14.10.24

RICARDO ARJONA, “TE QUIERO”

22nd September, 2012


I loved Arjona's first #1 from the Independiente album, which I called "a literary prank in pop-song clothing," the bracingly cynical "El Amor." But it's the rare pop craftsman who entirely refuses to acknowledge on which side his bread is buttered, and this, the fourth single from the album, is a straightforward love song, with less of the usual literary wordplay and more simple sentiment than he's ever deployed in this travelogue before. It's as if he knew it would be his last chance to spend a week at #1 before the chart changed over to streaming data, and so he gave his fans the big anthemic I-love-you song they wanted -- and the video underlines this with a live rendition in Buenos Aires, with thousands of beautiful young Argentines caught on camera singing along with tears in their eyes.

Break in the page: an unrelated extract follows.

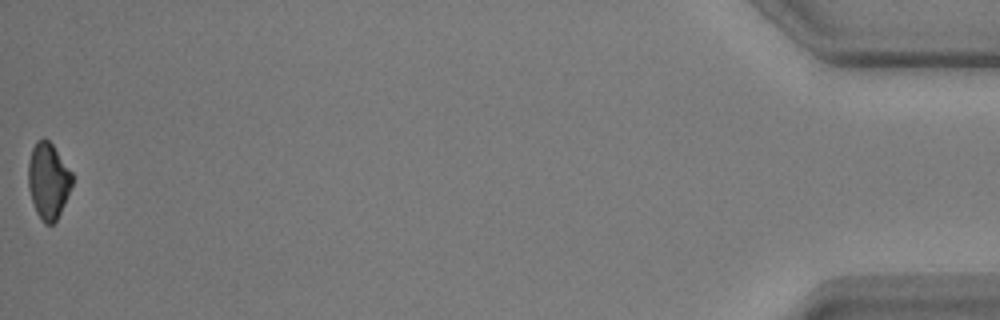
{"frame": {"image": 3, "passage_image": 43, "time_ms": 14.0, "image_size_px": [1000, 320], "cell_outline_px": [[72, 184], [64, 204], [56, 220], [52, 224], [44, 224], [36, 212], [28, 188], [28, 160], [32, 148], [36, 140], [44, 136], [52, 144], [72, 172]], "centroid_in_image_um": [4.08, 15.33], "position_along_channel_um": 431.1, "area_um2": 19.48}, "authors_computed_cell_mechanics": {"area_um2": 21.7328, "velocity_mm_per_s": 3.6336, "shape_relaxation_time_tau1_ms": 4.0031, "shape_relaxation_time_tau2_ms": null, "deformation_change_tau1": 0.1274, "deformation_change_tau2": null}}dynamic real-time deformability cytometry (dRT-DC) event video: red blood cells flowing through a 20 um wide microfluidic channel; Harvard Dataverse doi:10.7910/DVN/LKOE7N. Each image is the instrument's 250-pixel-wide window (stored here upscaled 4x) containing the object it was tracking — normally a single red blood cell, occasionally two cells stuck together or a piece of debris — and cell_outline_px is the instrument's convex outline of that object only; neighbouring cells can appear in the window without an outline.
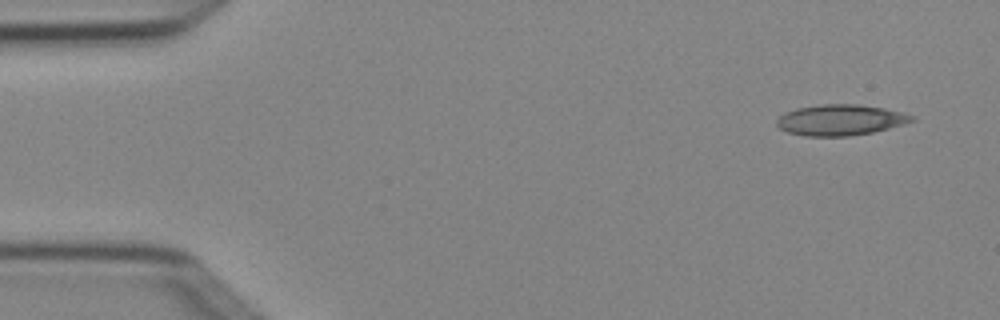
{"species": "Egyptian fruit bat (a non-hibernating species)", "species_latin": "Rousettus aegyptiacus", "temperature_condition": "cold", "stored_images_in_passage": 4, "camera_frame_rate_fps": 3000, "um_per_image_px": 0.085, "animal": {"sex": "female"}, "frame": {"image": 1, "passage_image": 1, "time_ms": 0.0, "image_size_px": [1000, 320], "cell_outline_px": [[916, 120], [904, 124], [872, 132], [848, 136], [804, 136], [788, 132], [780, 128], [776, 124], [776, 120], [784, 112], [796, 108], [820, 104], [856, 104], [884, 108], [904, 112], [916, 116]], "centroid_in_image_um": [71.45, 10.19], "position_along_channel_um": 13.6, "area_um2": 24.39}}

Sad to say, it leaves me almost entirely unmoved -- I've made my criticisms of Arjona's very standard rock-derived production and singing styles before, and this performance lives up to every one of them. As with all Arjona songs, the pleasures are in the abstract, intellectual construction of the songs and not in the bodily surge that carries me along with them.

Because there's not none of that literary wordplay: but because it all circles tightly around the very simple phrase "Te Quiero" (I want/love you), there's less to say about it. The ultimate effect is that of a Leonard Cohen song being performed by late-period U2: the mismatch between the intelligent self-composure of the lyrics and the generic overwroughtness of the performance is kind of interesting, but not so much that it bears repeated exposure.

Only one song left before streaming data takes over and pummels the relatively diversity of genre, nationality, generation and audience that the old Hot Latin chart once championed into an indistinguishable paste. Let's hope it's a good one.